Erdrich weaves the stories of the Iron and Ravich families at the turn of the 20th century (the book begins in 1999) together with those of their forebears, notably all the women who have borne the name LaRose. The first was a young Ojibwe girl, sold in 1839 by her mother for a keg of whiskey. The white trader who bought her abused her until she and his white assistant killed him and ran away together — pursued, in one of the mythic threads Erdrich often sews into her stories, by his rolling, severed head.

As the novel moves forward in the present, the younger characters grow in importance, including Maggie as well as LaRose's siblings: his brothers Hollis and Coochy and his irresistible sisters: "The Iron girls. Snow, Josette. The Iron Maidens. They were junior high volleyball queens, sister BFFs, heart-soul confidantes to each other and advice givers to their brothers. They were tight with their mom, loose with their dad." Erdrich writes convincingly of the unpredictable process of the families fracturing, then drawing together in new ways.

At the book's center is its namesake, LaRose himself.
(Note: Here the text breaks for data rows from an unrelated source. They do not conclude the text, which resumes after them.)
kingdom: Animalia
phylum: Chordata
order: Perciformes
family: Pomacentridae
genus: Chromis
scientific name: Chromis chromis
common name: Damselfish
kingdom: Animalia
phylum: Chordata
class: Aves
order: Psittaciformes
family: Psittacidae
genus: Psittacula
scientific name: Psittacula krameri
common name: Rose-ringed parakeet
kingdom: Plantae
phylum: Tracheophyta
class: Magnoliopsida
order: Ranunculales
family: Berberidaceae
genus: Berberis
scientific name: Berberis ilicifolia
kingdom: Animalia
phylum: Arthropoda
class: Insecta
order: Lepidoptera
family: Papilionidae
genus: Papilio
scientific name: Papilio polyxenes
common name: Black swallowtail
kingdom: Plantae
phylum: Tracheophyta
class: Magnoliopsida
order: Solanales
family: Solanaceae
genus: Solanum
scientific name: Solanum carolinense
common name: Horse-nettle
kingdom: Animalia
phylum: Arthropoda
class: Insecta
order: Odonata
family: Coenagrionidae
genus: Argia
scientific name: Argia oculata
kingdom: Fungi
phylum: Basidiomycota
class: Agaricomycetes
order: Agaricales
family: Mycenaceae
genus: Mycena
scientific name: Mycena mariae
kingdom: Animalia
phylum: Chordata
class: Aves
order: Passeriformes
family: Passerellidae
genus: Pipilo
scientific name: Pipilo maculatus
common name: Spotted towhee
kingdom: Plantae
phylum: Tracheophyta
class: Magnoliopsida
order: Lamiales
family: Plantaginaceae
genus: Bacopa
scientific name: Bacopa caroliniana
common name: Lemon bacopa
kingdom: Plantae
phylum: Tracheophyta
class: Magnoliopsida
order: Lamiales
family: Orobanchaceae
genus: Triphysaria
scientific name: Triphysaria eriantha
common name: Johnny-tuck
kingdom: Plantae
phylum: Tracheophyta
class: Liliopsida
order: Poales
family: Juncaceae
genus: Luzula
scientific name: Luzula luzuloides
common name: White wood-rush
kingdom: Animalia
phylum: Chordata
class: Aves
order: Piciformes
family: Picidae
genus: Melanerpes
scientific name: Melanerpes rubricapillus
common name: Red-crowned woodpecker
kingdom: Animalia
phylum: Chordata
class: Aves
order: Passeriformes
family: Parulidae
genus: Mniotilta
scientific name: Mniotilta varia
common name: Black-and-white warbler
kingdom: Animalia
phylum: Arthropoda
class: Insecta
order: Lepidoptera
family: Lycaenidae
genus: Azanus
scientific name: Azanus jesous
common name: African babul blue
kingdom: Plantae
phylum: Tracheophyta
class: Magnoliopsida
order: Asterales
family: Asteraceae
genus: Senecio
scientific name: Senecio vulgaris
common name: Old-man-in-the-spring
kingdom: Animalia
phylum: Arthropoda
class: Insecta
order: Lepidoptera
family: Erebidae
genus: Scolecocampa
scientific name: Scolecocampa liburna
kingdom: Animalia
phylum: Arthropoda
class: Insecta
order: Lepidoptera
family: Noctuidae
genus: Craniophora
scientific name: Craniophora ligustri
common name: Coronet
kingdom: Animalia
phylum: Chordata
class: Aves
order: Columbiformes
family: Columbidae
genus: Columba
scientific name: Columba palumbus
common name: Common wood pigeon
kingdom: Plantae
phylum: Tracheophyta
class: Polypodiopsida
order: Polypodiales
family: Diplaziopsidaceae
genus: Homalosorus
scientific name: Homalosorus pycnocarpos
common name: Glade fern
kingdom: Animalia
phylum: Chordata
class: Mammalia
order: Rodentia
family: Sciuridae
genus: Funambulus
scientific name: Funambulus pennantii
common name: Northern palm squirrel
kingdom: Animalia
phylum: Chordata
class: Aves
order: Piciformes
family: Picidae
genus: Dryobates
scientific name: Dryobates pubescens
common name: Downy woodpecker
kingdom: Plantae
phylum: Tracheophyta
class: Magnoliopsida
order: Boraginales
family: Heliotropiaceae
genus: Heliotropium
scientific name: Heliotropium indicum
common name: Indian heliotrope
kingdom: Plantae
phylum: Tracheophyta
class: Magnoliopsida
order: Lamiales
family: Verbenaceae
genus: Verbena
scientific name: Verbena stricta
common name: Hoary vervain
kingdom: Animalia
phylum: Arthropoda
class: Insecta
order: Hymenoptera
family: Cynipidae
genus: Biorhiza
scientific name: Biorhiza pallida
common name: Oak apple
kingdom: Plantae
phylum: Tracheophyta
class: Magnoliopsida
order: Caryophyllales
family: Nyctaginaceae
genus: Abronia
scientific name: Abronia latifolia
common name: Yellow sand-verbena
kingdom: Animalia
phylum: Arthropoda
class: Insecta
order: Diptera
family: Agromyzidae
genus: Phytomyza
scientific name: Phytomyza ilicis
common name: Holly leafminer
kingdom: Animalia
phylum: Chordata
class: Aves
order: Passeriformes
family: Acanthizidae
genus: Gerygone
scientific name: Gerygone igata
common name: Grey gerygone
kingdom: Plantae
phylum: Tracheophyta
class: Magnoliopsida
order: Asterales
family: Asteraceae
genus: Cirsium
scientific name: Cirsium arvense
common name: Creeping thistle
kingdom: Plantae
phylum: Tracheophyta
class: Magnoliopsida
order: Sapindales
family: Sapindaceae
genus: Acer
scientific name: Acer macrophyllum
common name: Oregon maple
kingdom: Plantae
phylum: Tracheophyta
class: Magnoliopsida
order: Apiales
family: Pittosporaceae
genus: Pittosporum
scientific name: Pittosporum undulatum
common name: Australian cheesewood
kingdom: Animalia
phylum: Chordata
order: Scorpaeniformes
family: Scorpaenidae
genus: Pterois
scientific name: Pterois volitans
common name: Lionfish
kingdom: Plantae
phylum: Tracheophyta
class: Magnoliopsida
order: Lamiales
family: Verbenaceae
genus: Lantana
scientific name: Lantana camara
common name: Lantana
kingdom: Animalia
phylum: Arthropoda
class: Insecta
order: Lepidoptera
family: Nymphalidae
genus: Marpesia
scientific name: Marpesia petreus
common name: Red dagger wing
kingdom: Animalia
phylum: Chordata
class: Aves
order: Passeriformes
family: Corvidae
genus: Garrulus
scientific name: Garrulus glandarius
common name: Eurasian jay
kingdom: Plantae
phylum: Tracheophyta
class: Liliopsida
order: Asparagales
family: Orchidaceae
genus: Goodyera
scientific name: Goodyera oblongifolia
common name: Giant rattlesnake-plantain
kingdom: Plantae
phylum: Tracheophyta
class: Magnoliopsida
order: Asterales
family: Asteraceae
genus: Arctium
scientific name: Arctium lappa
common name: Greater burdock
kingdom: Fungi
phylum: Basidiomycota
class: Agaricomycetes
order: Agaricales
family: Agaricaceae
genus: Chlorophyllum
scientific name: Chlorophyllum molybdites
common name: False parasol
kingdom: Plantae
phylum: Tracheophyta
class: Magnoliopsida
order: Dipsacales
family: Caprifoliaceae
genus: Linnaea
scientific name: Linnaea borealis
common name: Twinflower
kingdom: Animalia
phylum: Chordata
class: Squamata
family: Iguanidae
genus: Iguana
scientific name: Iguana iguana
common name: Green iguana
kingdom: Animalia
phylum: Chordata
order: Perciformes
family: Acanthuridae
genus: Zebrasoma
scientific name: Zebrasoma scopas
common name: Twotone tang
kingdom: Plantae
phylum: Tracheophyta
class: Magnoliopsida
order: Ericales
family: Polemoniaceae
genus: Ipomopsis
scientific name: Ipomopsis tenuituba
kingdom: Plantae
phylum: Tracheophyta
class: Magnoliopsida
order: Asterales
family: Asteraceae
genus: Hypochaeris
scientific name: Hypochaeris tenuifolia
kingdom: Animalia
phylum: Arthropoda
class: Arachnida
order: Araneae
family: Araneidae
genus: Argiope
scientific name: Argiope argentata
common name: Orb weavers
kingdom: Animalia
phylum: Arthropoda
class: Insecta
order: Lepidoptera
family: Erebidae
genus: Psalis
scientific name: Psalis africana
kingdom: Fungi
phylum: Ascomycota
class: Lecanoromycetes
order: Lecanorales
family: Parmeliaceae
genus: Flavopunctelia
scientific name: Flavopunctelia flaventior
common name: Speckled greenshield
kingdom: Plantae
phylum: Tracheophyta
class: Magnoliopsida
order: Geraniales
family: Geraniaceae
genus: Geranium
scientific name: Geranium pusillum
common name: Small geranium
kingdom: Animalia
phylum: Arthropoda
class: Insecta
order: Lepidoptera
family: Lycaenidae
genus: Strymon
Emmaline and Landreaux "had resisted using the name LaRose until their last child was born. It was a name both innocent and powerful, and had belonged to the family's healers. They had decided not to use it, but it was as though LaRose had come into the world with that name."

A sweet boy whom everyone dotes on, LaRose at age 5 finds himself in an impossible situation. But as the novel unfolds, he too finds his healing powers — not just in his ability to talk to his ancestors but in his warm, protective heart.

As Father Travis sees it, "Getting blown up happened in an instant; getting put together took the rest of your life."`

But Erdrich's characters are, as she writes of Romeo, "descended of the one Indian in ten who had preternatural immunities, self-healing abilities, and had survived a thousand plagues." None of them will emerge unscarred, but healing will come.